Since you bring it up, I've always considered numerical methods as firmly a part of applied mathematics. Combinatorial search and optimization problems are in the heartland of CS. The simplex method straddles numerical optimization and combinatorial optimization and is a bit of a hermaphrodite. Low-dimensional LPs are important in computational geometry and that field has produced some beautiful algorithms. Here's Seidel's randomized algorithm: Throw out a random hyperplane and solve the smaller problem recursively. If this optimum satisfies the excluded constraint then we are done. Otherwise the true optimum must lie on the hyperplane, so we can reduce the dimension of the problem by 1.
> Net, without the math, there is little reason to take the algorithm seriously.
An algorithm _is_ mathematics. The reason I said you seemed ignorant of computer science is this apparent belief that computer science is a random bunch of algorithms without any supporting theory.

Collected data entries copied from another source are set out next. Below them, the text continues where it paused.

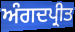
ਅੰਗਦਪ੍ਰੀਤ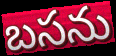
బసనుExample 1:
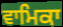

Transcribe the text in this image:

ਵਾਮਿਕਾ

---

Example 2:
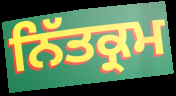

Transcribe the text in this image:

ਨਿੱਤਕ੍ਰਮ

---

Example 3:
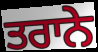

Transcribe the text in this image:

ਤਰਾਨੇ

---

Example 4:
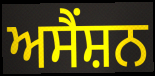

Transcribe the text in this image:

ਅਸੈਂਸ਼ਨ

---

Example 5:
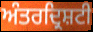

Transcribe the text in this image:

ਅੰਤਰਦ੍ਰਿਸ਼ਟੀ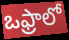
ఒఫ్రాలోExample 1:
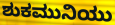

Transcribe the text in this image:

ಶುಕಮುನಿಯು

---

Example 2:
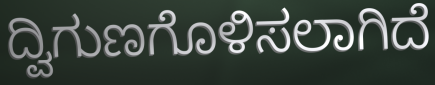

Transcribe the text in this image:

ದ್ವಿಗುಣಗೊಳಿಸಲಾಗಿದೆ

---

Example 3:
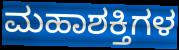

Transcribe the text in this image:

ಮಹಾಶಕ್ತಿಗಳ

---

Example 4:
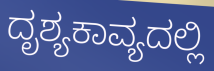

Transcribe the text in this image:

ದೃಶ್ಯಕಾವ್ಯದಲ್ಲಿ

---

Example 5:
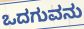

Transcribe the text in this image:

ಒದಗುವನುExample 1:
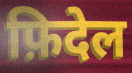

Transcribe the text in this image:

फ़िदेल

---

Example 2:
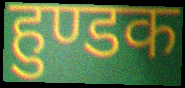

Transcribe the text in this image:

हुण्डक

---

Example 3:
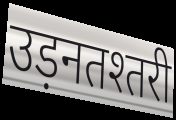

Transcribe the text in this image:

उड़नतश्तरी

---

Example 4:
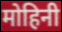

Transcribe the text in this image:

मोहिनी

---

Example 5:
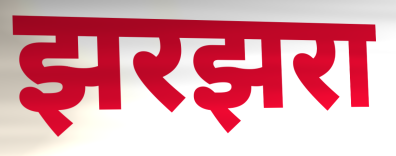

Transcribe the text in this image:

झरझरा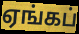
ஏங்கப்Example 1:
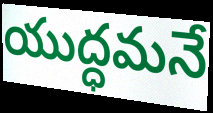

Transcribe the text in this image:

యుద్ధమనే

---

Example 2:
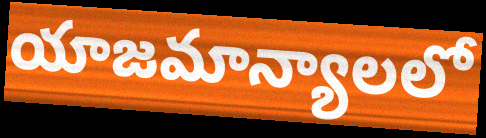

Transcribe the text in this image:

యాజమాన్యాలలో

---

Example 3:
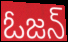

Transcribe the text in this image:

ఓజన్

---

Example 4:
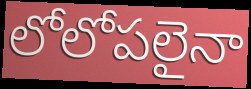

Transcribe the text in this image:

లోలోపలైనా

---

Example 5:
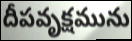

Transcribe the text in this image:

దీపవృక్షమును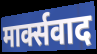
मार्क्सवादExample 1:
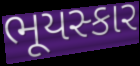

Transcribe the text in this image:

ભૂયસ્કાર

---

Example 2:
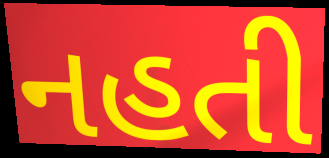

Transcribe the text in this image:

નહતી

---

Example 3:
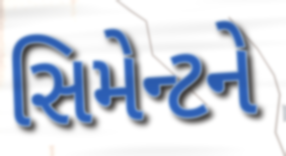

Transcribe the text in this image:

સિમેન્ટને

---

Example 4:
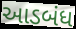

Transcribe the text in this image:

આડબંધ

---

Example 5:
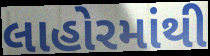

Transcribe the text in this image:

લાહોરમાંથી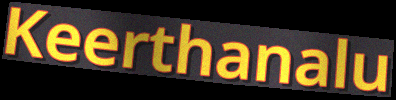
Keerthanalu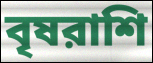
বৃষরাশিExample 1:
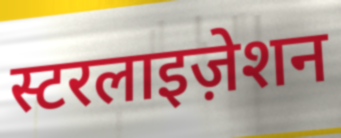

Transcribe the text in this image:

स्टरलाइज़ेशन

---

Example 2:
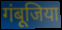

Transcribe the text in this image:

गंबूजिया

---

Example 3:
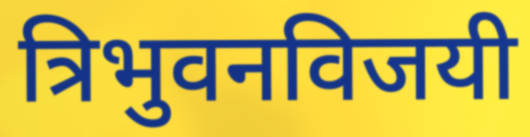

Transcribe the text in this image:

त्रिभुवनविजयी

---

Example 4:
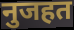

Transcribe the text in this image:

नुजहत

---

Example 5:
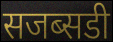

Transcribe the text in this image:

सजब्सडीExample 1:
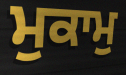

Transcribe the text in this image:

ਮੁਕਾਮੁ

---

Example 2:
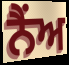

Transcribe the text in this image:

ਨੈਂਅ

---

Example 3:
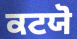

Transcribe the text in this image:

ਕਟਯੋ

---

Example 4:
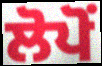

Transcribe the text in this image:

ਲੋਪੋਂ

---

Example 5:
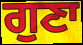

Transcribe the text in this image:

ਗੁਣਾ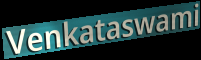
Venkataswami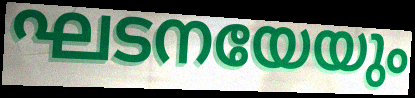
ഘടനയേയും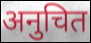
अनुचितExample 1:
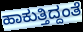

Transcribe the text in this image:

ಹಾಕುತ್ತಿದ್ದಂತೆ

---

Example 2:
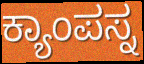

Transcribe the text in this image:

ಕ್ಯಾಂಪಸ್ನ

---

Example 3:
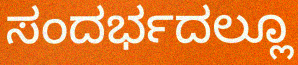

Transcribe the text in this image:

> Well, to take the algorithm seriously, we need more than just the algorithm
Your premise is based on a strawman. How do you think algorithms are designed? They aren't generated randomly. They are generated based on exactly the kind of insight that generates theorems and proofs. There may not be tight proofs of every property we'd like to know for certain. That is certainly true for the simplex method! Its worst-case running time is exponential (e.g. Klee-Minty), and there is a small cottage industry devoted to proving its running time is polynomial in the average case (for various definitions of 'average case'). People have been using the simplex method very effectively since its inception despite knowing that its pathological behavior can be very bad indeed. Had you wanted to make your point more effectively, you should have picked interior point methods, which have the additional benefit of working for a much wider class of convex problems like SDPs.

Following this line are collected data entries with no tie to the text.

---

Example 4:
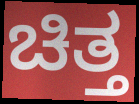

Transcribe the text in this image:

ಚಿತ್ತ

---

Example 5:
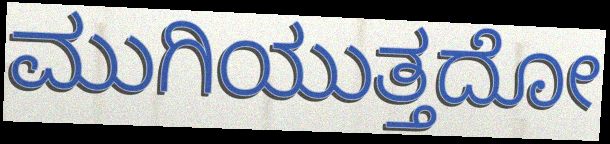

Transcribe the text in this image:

ಮುಗಿಯುತ್ತದೋ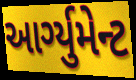
આર્ગ્યુમેન્ટ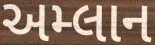
અમ્લાન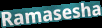
Ramasesha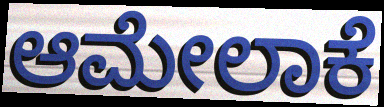
ಆಮೇಲಾಕೆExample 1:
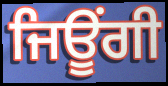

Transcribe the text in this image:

ਜਿਊਂਗੀ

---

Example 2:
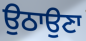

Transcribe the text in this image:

ਉਠਾਉਣਾ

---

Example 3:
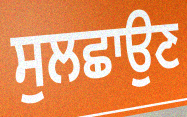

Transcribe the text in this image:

ਸੁਲਛਾਉਣ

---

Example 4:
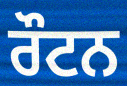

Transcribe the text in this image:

ਰੌਟਨ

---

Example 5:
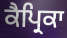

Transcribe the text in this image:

ਕੈਪ੍ਰਿਕਾ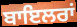
ਬਾਇਲਰਾਂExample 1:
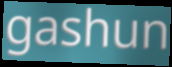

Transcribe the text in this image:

gashun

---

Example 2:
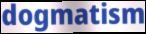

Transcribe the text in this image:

dogmatism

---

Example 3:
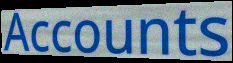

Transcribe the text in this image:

Accounts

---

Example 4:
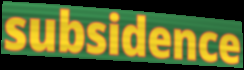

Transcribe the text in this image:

subsidence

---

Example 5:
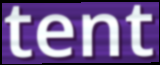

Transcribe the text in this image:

tent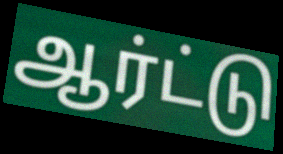
ஆர்ட்டு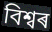
বিশ্বৰ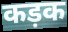
कड़क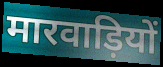
मारवाड़ियोंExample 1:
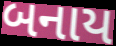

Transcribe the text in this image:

બનાય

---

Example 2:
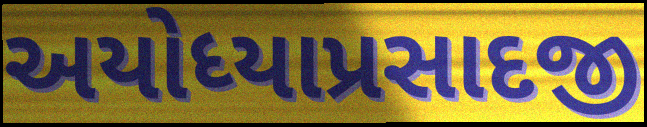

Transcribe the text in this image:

અયોધ્યાપ્રસાદજી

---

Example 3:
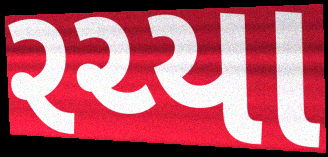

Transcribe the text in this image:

રચ્યા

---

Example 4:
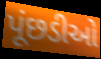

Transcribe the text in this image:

પૂંછડીઓ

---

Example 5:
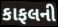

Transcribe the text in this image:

કાફલનીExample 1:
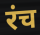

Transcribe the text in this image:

रंच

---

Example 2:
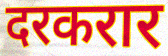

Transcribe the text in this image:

दरकरार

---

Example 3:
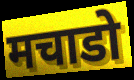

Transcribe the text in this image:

> Claim: If z is bounded above on F, then z achieves its least upper bound. Note: The proof is not just usual analysis with converging sequences from Rudin's 'Principles'.
This has nothing to do with linearity or convexity. It's true for any continuous function f : X -> R on a closed subset F of a complete topological space X. If f is bounded above on F then its supremum on F is achieved at some x in X. By the supremum property and continuity of f, you can find a net in F which accumulates around x. This Cauchy net converges to x since X is complete. Because F is closed it contains its own accumulation points. Hence x is in F.
This proof is exactly at the level of Baby Rudin if you drop back the generality a bit and work with metric spaces.
> For us to take the simplex algorithm seriously, we need to know that this claim is true.
Nonsense. Any implementation of the simplex method is already going to introduce round-off error, so the theoretical difference between optimizing on a set and its closure has no practical consequences. If your point is that the achievement of the supremum ensures termination of the simplex method, that is false. The simplex method is hill climbing on a polytope's vertex graph. Whenever there is a local tie between neighboring vertices you need a tie-breaking pivoting rule. Bad pivoting rules (e.g. lexicographic ordering) will lead to cycling and non-termination. In the absence of such local ties, all you need to know to prove termination is that the number of vertices is finite and that the objective function strictly decreases each step. Even the proof of termination when pivoting with Bland's rule is purely combinatorial.
An example of something that's actually important in practice is how strong Lagrange duality supplies non-heuristic stopping criteria for convex programs via dual feasible points. That way we know what we're giving up by being suboptimal. Duality theory is also much richer and subtler than the kind of mindless definition-chasing freshman homework problem you bought up above.